**Your assignment**.
Repeat the lines of text in the material word for word, keeping each line as it is and leaving out the pictures.

■ ■ ■ ■ ■ ■ ■

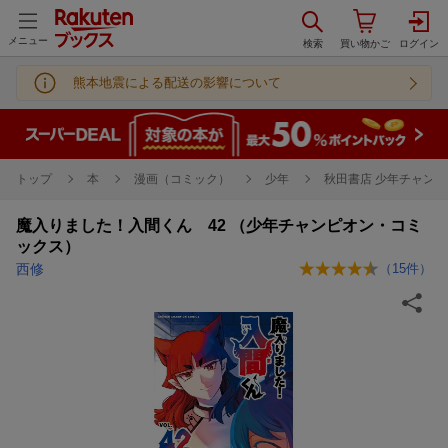
メニュー
熊本地震による配送の影響について
トップ
本
漫画（コミック）
少年
秋田書店 少年チャンピ
魔入りました！入間くん 42 （少年チャンピオン・コミ
ックス）
西修
（
15
件）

■ ■ ■ ■ ■ ■ ■

**Answer for this exercise**.
メニュー
熊本地震による配送の影響について
トップ
本
漫画（コミック）
少年
秋田書店 少年チャンピ
魔入りました！入間くん 42 （少年チャンピオン・コミ
ックス）
西修
（
15
件）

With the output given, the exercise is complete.